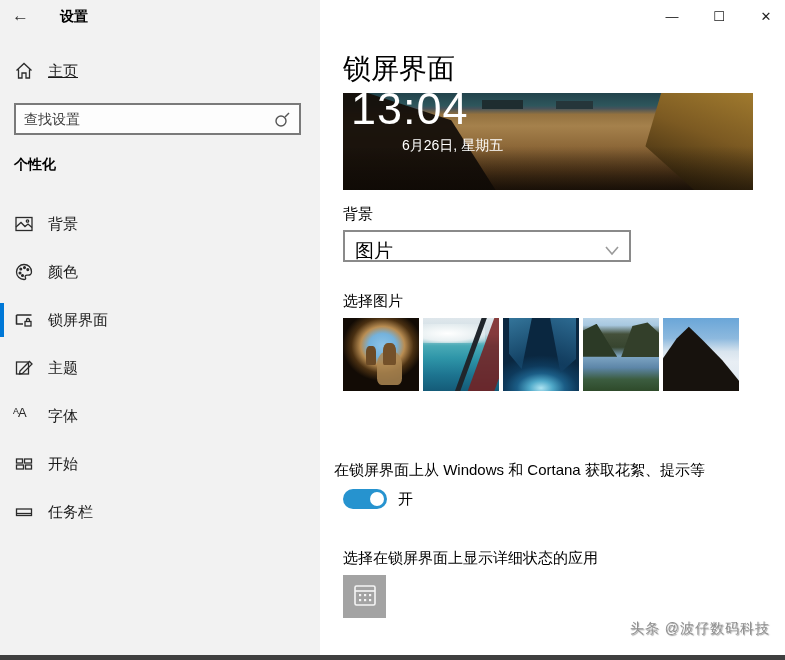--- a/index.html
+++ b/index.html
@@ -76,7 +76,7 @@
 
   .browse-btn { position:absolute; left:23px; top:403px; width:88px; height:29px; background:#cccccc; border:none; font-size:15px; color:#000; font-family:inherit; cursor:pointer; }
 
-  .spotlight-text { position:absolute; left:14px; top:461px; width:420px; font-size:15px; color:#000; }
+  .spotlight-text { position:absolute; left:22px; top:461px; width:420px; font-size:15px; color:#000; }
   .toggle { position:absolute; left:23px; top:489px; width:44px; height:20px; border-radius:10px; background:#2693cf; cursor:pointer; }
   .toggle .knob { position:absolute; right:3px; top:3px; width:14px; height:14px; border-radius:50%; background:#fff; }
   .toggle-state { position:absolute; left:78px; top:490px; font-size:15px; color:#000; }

——

Exercise prompt: Which of the lines in the data hold the string "toggle"? Report each of them by copying it.

Task solution:
   .toggle { position:absolute; left:23px; top:489px; width:44px; height:20px; border-radius:10px; background:#2693cf; cursor:pointer; }
   .toggle .knob { position:absolute; right:3px; top:3px; width:14px; height:14px; border-radius:50%; background:#fff; }
   .toggle-state { position:absolute; left:78px; top:490px; font-size:15px; color:#000; }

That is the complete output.